**WORK TASK:** Convert the records below into a Markdown table with two columns, Row and Line, numbering each line in order. Omit blank lines and the pictures.

(Bounding box coordinate data)
------------------------

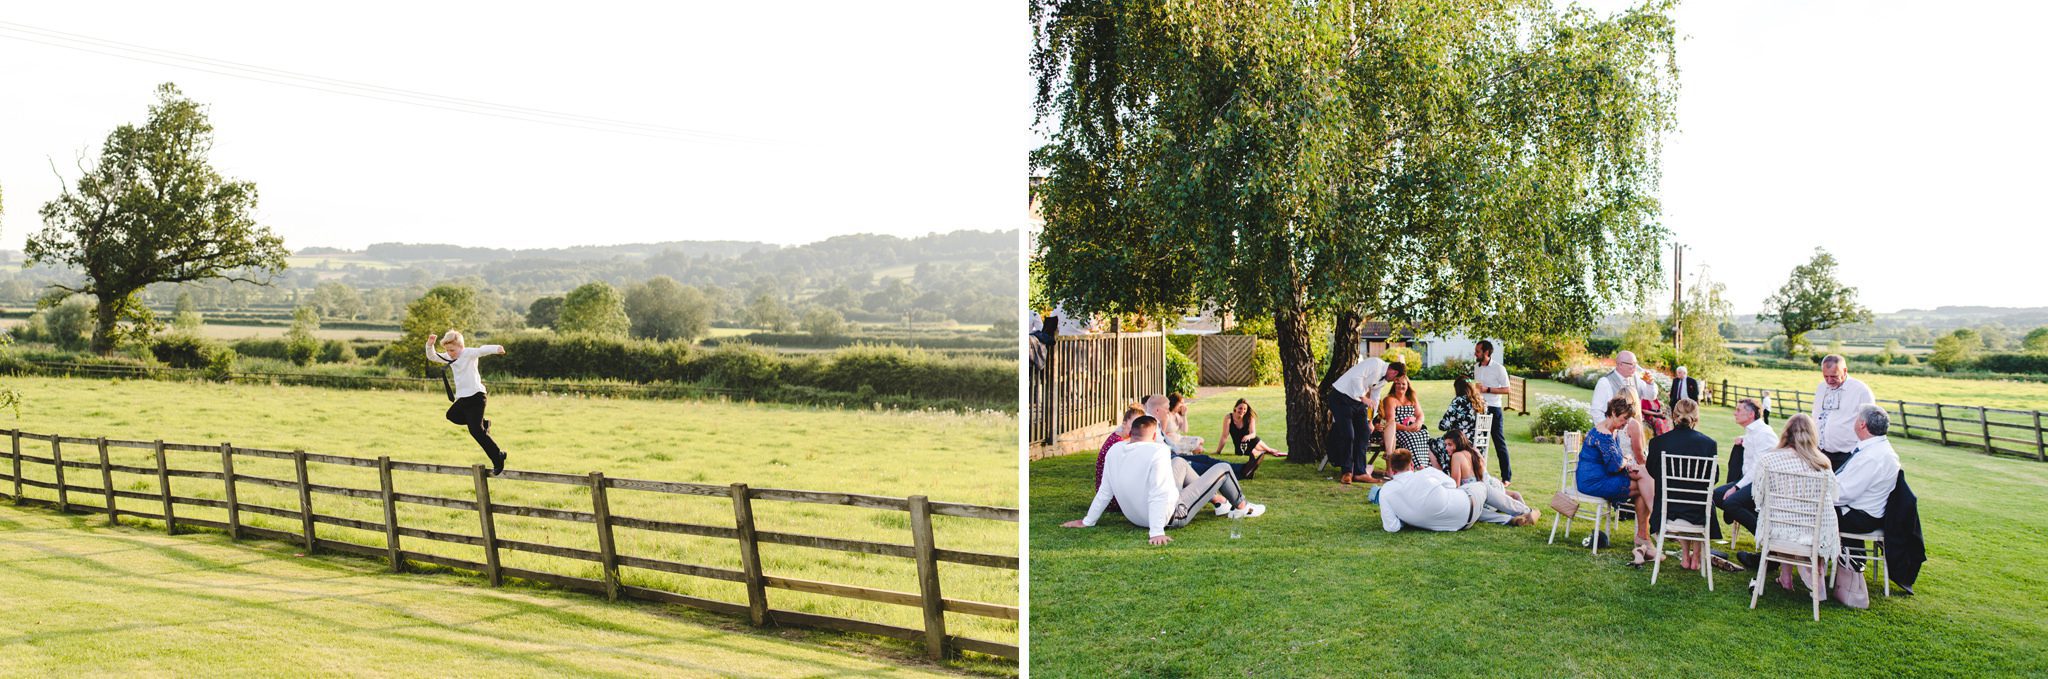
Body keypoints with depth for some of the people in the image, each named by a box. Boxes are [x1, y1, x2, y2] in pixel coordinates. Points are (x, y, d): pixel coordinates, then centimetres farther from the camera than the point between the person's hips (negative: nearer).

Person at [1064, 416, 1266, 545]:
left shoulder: (1115, 450, -8)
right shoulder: (1158, 451, -27)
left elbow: (1105, 491, -4)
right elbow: (1159, 495, -34)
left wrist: (1087, 521, 5)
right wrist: (1157, 532, -35)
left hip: (1135, 517, 7)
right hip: (1173, 516, -7)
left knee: (1179, 462, 26)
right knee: (1223, 469, 8)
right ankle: (1241, 507, 37)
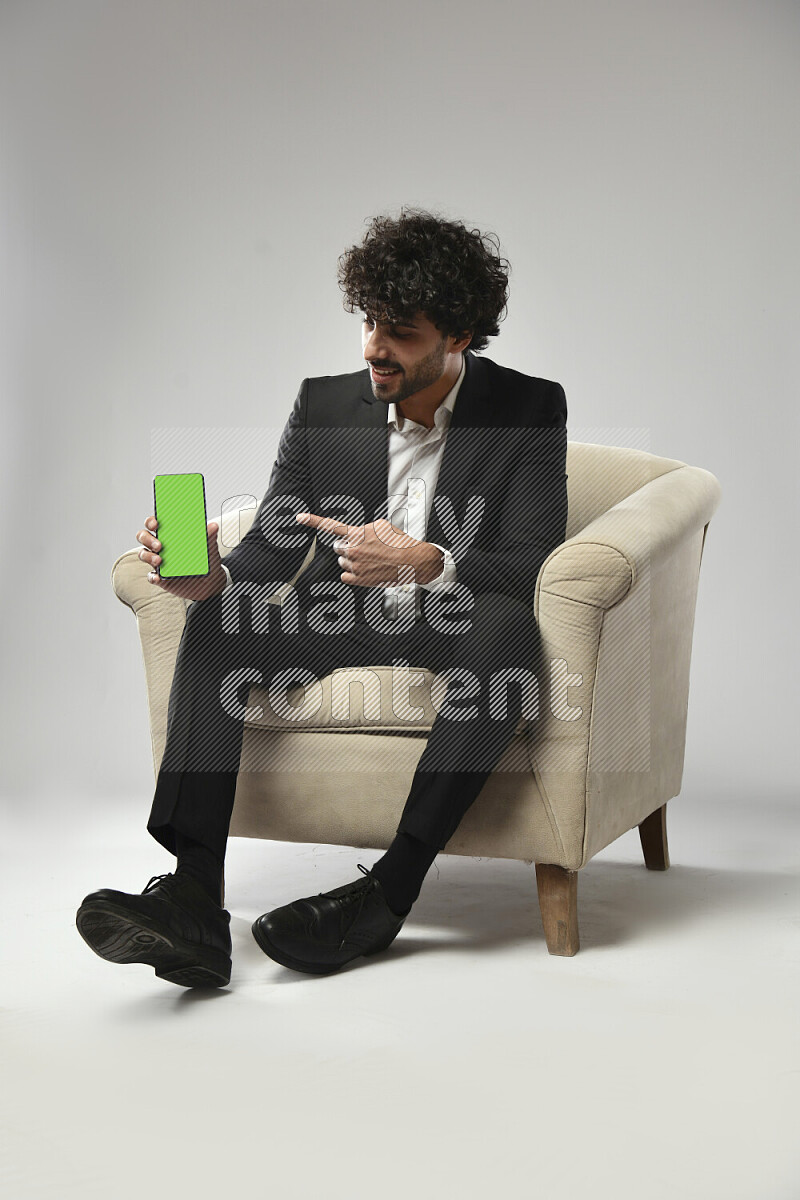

------------------------

**RESULT FOR THIS TASK:**
| Row | Line |
|---|---|
| 1 | Body keypoints with depth for some of the people in the image, each named by a box. Boxes are [x1, y1, x2, y2] in pixel coordinates. Points are (x, y, d): pixel coordinates, then centimetres farther from the camera than the point between the person's hips (negative: nearer). |
| 2 | Person at [1064, 416, 1266, 545]: |
| 3 | left shoulder: (1115, 450, -8) |
| 4 | right shoulder: (1158, 451, -27) |
| 5 | left elbow: (1105, 491, -4) |
| 6 | right elbow: (1159, 495, -34) |
| 7 | left wrist: (1087, 521, 5) |
| 8 | right wrist: (1157, 532, -35) |
| 9 | left hip: (1135, 517, 7) |
| 10 | right hip: (1173, 516, -7) |
| 11 | left knee: (1179, 462, 26) |
| 12 | right knee: (1223, 469, 8) |
| 13 | right ankle: (1241, 507, 37) |